The memoization case is particularly instructive. Two lists with the same visual output but different memoization implementations produce starkly different "Work Saved" readings. A broken memoization setup, where props objects are recreated on each parent render, shows 0% work saved despite React.memo being present. The correctly memoized version shows 83% or higher, with the panel confirming that the majority of child renders are being skipped.

The Work Saved metric showing a high percentage, illustrating the efficiency gained from correct component memoization

Render cascades and style churn

A component that calls setState inside useLayoutEffect increments the cascade counter with each interaction, making the synchronous re-render loop visible. The panel's distinction between useEffect (which runs after paint) and useLayoutEffect (which runs before paint) makes clear why the latter causes cascades when it triggers state updates.

Diagram comparing the execution flow of useEffect and useLayoutEffect, clarifying why useLayoutEffect can cause render cascades when state is updated within it

A component that rapidly mutates the inline styles of hundreds of DOM nodes produces stall warnings under the thrashing metric. The constant alternation between style writes and layout reads blocks the main thread and can freeze the UI entirely while the browser works through the queue of forced recalculations.

Final thoughts

The Storybook Performance Panel makes performance analysis available at the same point in development where the decisions that determine performance are actually made. Frame timing, layout thrashing, memoization effectiveness, and render cascades are all measurable inside Storybook before any code is integrated into a larger application.
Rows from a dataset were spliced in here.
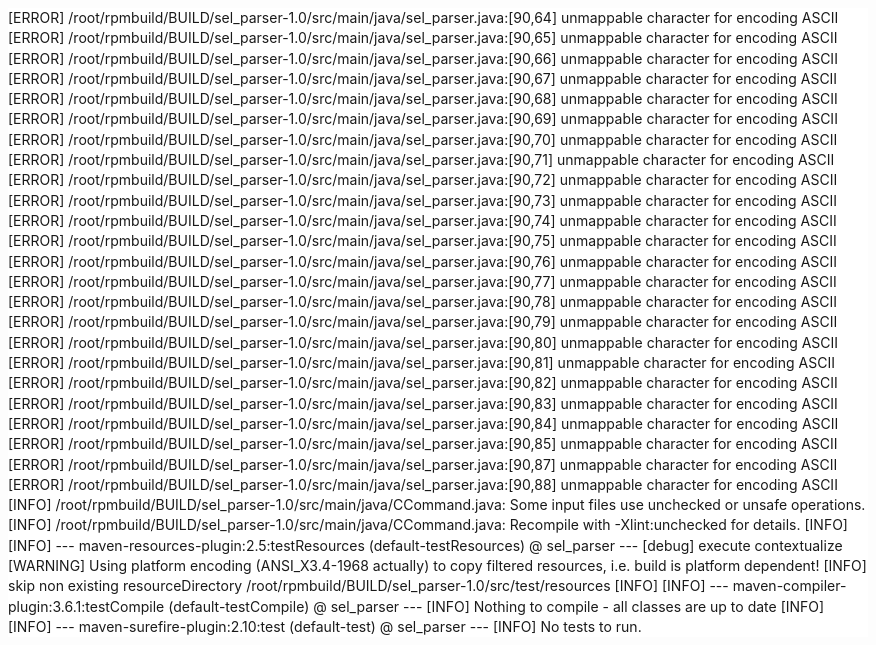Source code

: [ERROR] /root/rpmbuild/BUILD/sel_parser-1.0/src/main/java/sel_parser.java:[90,64] unmappable character for encoding ASCII
[ERROR] /root/rpmbuild/BUILD/sel_parser-1.0/src/main/java/sel_parser.java:[90,65] unmappable character for encoding ASCII
[ERROR] /root/rpmbuild/BUILD/sel_parser-1.0/src/main/java/sel_parser.java:[90,66] unmappable character for encoding ASCII
[ERROR] /root/rpmbuild/BUILD/sel_parser-1.0/src/main/java/sel_parser.java:[90,67] unmappable character for encoding ASCII
[ERROR] /root/rpmbuild/BUILD/sel_parser-1.0/src/main/java/sel_parser.java:[90,68] unmappable character for encoding ASCII
[ERROR] /root/rpmbuild/BUILD/sel_parser-1.0/src/main/java/sel_parser.java:[90,69] unmappable character for encoding ASCII
[ERROR] /root/rpmbuild/BUILD/sel_parser-1.0/src/main/java/sel_parser.java:[90,70] unmappable character for encoding ASCII
[ERROR] /root/rpmbuild/BUILD/sel_parser-1.0/src/main/java/sel_parser.java:[90,71] unmappable character for encoding ASCII
[ERROR] /root/rpmbuild/BUILD/sel_parser-1.0/src/main/java/sel_parser.java:[90,72] unmappable character for encoding ASCII
[ERROR] /root/rpmbuild/BUILD/sel_parser-1.0/src/main/java/sel_parser.java:[90,73] unmappable character for encoding ASCII
[ERROR] /root/rpmbuild/BUILD/sel_parser-1.0/src/main/java/sel_parser.java:[90,74] unmappable character for encoding ASCII
[ERROR] /root/rpmbuild/BUILD/sel_parser-1.0/src/main/java/sel_parser.java:[90,75] unmappable character for encoding ASCII
[ERROR] /root/rpmbuild/BUILD/sel_parser-1.0/src/main/java/sel_parser.java:[90,76] unmappable character for encoding ASCII
[ERROR] /root/rpmbuild/BUILD/sel_parser-1.0/src/main/java/sel_parser.java:[90,77] unmappable character for encoding ASCII
[ERROR] /root/rpmbuild/BUILD/sel_parser-1.0/src/main/java/sel_parser.java:[90,78] unmappable character for encoding ASCII
[ERROR] /root/rpmbuild/BUILD/sel_parser-1.0/src/main/java/sel_parser.java:[90,79] unmappable character for encoding ASCII
[ERROR] /root/rpmbuild/BUILD/sel_parser-1.0/src/main/java/sel_parser.java:[90,80] unmappable character for encoding ASCII
[ERROR] /root/rpmbuild/BUILD/sel_parser-1.0/src/main/java/sel_parser.java:[90,81] unmappable character for encoding ASCII
[ERROR] /root/rpmbuild/BUILD/sel_parser-1.0/src/main/java/sel_parser.java:[90,82] unmappable character for encoding ASCII
[ERROR] /root/rpmbuild/BUILD/sel_parser-1.0/src/main/java/sel_parser.java:[90,83] unmappable character for encoding ASCII
[ERROR] /root/rpmbuild/BUILD/sel_parser-1.0/src/main/java/sel_parser.java:[90,84] unmappable character for encoding ASCII
[ERROR] /root/rpmbuild/BUILD/sel_parser-1.0/src/main/java/sel_parser.java:[90,85] unmappable character for encoding ASCII
[ERROR] /root/rpmbuild/BUILD/sel_parser-1.0/src/main/java/sel_parser.java:[90,87] unmappable character for encoding ASCII
[ERROR] /root/rpmbuild/BUILD/sel_parser-1.0/src/main/java/sel_parser.java:[90,88] unmappable character for encoding ASCII
[INFO] /root/rpmbuild/BUILD/sel_parser-1.0/src/main/java/CCommand.java: Some input files use unchecked or unsafe operations.
[INFO] /root/rpmbuild/BUILD/sel_parser-1.0/src/main/java/CCommand.java: Recompile with -Xlint:unchecked for details.
[INFO]
[INFO] --- maven-resources-plugin:2.5:testResources (default-testResources) @ sel_parser ---
[debug] execute contextualize
[WARNING] Using platform encoding (ANSI_X3.4-1968 actually) to copy filtered resources, i.e. build is platform dependent!
[INFO] skip non existing resourceDirectory /root/rpmbuild/BUILD/sel_parser-1.0/src/test/resources
[INFO]
[INFO] --- maven-compiler-plugin:3.6.1:testCompile (default-testCompile) @ sel_parser ---
[INFO] Nothing to compile - all classes are up to date
[INFO]
[INFO] --- maven-surefire-plugin:2.10:test (default-test) @ sel_parser ---
[INFO] No tests to run.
The metrics are framework-aware for React, which covers the majority of component-driven development workflows, and the panel's use of P95 rather than mean durations reflects how production performance is actually experienced. For teams using Storybook as part of their development workflow, the addon is a straightforward addition with meaningful diagnostic value.

The project is maintained on GitHub where you can track updates and file issues.